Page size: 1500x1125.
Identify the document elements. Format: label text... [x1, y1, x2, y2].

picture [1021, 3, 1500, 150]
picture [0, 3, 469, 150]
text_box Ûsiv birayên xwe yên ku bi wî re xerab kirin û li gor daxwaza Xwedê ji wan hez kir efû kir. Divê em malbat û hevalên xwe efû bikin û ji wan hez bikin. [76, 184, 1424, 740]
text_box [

§ §

PROBLEM TO WORK ON: Only the line containing "Identify the document" and the lines after it, through the end of the data, should be copied, exactly as they are.

TASK RESULT:
Identify the document elements. Format: label text... [x1, y1, x2, y2].

picture [1021, 3, 1500, 150]
picture [0, 3, 469, 150]
text_box Ûsiv birayên xwe yên ku bi wî re xerab kirin û li gor daxwaza Xwedê ji wan hez kir efû kir. Divê em malbat û hevalên xwe efû bikin û ji wan hez bikin. [76, 184, 1424, 740]
text_box [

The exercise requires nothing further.